Grew, who is tasked with developing the data roadmap for Three and making sure processes and infrastructure is in place to support that, says that the company has already done a lot of work at the data warehouse level by integrating network data and customer / pricing data from its business support systems (BSS). That integration is essential for developing this comprehensive view of the customer.
It’s the first step in a long process that will initially see Three roll out business analytics to its various business units.
“I think part of the challenge comes back to good integration between operational support systems, business support systems and the data warehouse.

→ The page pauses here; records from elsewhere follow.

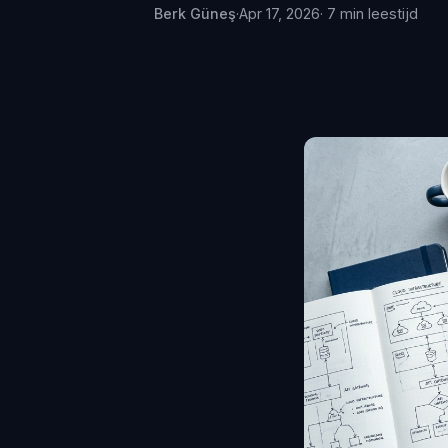
Berk Güneş
·
Apr 17, 2026
· 7 min leestijd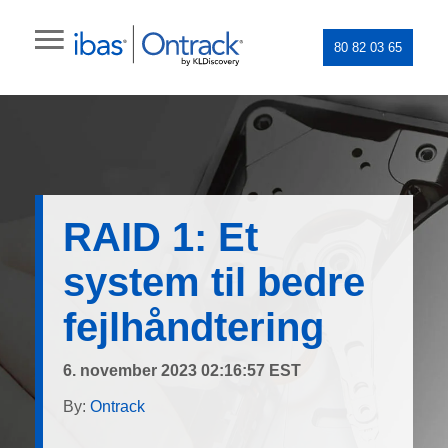
80 82 03 65
RAID 1: Et
system til bedre
fejlhåndtering
6. november 2023 02:16:57 EST
By:
Ontrack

I think we have latent problems there,” Grew says.
“As we mature and as we start to develop out new BSS capabilities, we need to have thought about that in advance rather than waiting for it to come and then dealing with the data side of it after, which we haven’t necessarily done so well in the past.”
But he says Three, the youngest telco in the UK market (beyond EE, which was really a marriage of incumbents), has done a lot of work to adapt its approach as it endeavours to build out not just an analytics platform, but a sustainable infrastructure that will support its big data initiatives in the future – which includes ensuring strong integration between BSS and the data warehouse.
“We understand the changes we need to make. If we do that all in the right way, and capture the data at the start and think about how we want to use that data from the outset, we’ll be able to demonstrate our successes more effectively,” he says. “The challenge for us is to make sure we understand how the business wants to use that data.”
With business intelligence analytics being extended to new regions throughout organisations a very different approach to standard business analysis is needed, Grew says. Business leaders need information more quickly, and at the same time don’t always know what data they need in order to satisfy key business questions.
“Climate capture is still vital, so when you’re doing big structured deliveries you still need to have that very structured climate capture capability, but we need to complement that with something more agile. I think moving into an environment where from the data perspective we’re viewing it more transiently, working more iteratively, allowing users to prototype for themselves. The more we empower them to do that, the better.”
In June, Three launched the first internal pilot for its analytics and data visualisation platform. The company invited employees to bring one business question with them and, given certain data sets –service usage patterns, purchasing trends and network stats – the team was able to answer some of these questions fairly quickly.
Grew says the process reinforced business users’ ability to use the platform, which is often half the battle, and helped them think about how to connect the data the company has with potential business outcomes and actions. Self-service data analytics is where Three is heading, and the company hopes to be able to empower its users to direct these platforms towards other areas of the business in a bid to generate more incremental value from its existing customers.
“We already have the base data for usage, so bringing that up into that same mechanism so that we’ve got that additional flavour so customers start to generate incremental value to us. We think we understand what that really means in terms of how they’re using our services, and I think over the next 6 months or so we need to look at getting a good prototyping capability in place so that we don’t spend so much time building strategically only to find that we’ve not met what the business needs.”
“As we look at better ways of handling our vast amounts of network data, we’ll start to try and think about how we collect our customer sentiment information, how we interact with third parties around marketing and segmentation, use this information tonreduce churn and so forth. I’d really like to provide some of these things, but it takes time to get to step one”
“We’re really right at the beginning of our big data journey,” he says.